Ein solches „Expertendepot“ kann zwar durchaus interessant sein und einem erfahrenen Börsianer Freude bereiten. Für einen Börsenlaien, der die Titel nicht einschätzen kann, ist ein derartiger Bestand jedoch ein Desaster: Er kann nicht beurteilen, welche Papiere chancenreich sind und welche nahezu wertlos. Erschwert werden Entscheidungen zudem durch den emotionalen Stress, der mit jedem Todesfall verbunden ist.

Sofern keine nennenswerten Bör­senerfahrungen vorhanden sind, ist bei einem eher spekulativen Depot in den meisten Fällen ein schnelles Handeln – sprich: der Verkauf – die einzig sinnvolle Lösung. Nur so lassen sich plötzlich eintretende Schieflagen vermeiden und Risiken begrenzen. Einziges Problem bei einem allzu schnellen Verkauf: Mögliche Chancen lässt sich der Anleger damit entgehen. Sinnvoll kann es daher sein, das Depot von einem erfahrenen Experten, etwa aus dem Freundeskreis, unter die Lupe nehmen zu lassen, um so zumindest solche Papiere auszufiltern, die ein angemessenes Chance/Risiko-Verhältnis aufwei­sen und damit weiterhin gehalten werden können. Auf die Unterstützung der Bank sollte man allerdings nur im Einzelfall setzen, denn gerade mit hochspe­kulativen Papieren sind die meisten Banker – die lediglich den geschickten Verkauf von Fondsprodukten gelernt haben – überfordert.

Einfacher ist es, wenn der Erblasser eher konservativ investiert hat. Hier kann die Geldanlage in der Regel so lange beibehalten werden, bis die Aufteilung komplett abgewickelt ist und die Erben entscheiden müssen, wie sie das Geld weiterhin anlegen. Oft ist es sinnvoll, wenn die einzelnen Depotwerte – etwa Fondsanteile – direkt übernommen werden: Der gezahlte Aus­gabe­auf­schlag ist ohnehin ver­loren und der Erbe kann selbst entscheiden, ob er die Anlage behalten oder verkaufen möchte.

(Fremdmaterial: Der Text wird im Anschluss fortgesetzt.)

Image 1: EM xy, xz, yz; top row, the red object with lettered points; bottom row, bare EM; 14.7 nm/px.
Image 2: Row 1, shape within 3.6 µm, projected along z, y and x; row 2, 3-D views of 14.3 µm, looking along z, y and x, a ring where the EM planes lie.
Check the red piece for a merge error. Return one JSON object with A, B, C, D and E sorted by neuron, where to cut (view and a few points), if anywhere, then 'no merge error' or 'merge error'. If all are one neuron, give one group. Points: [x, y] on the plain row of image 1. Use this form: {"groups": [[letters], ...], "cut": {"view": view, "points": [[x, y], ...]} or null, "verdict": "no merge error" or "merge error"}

Eingliederung in das eigene Vermögen

Wenn das Geld bzw. die Depotwerte übertragen sind, muss die weitere Strategie geplant werden. Relativ einfach ist dies, wenn das Erbe maximal in der Größenordnung der bereits vorhandenen Investments liegt. Dann wird es in die eigenen Geldanlagen eingegliedert, wobei im Gesamtdepot weiterhin auf eine breite Streuung zu achten ist. Aber auch bei umfassenderen Ver­mögen stellt die Übernahme keine große Hürde dar, sofern ausreichend Kenntnisse der Kapitalmärkte vorhanden sind, um eine sinnvolle Anlage sicherzustellen.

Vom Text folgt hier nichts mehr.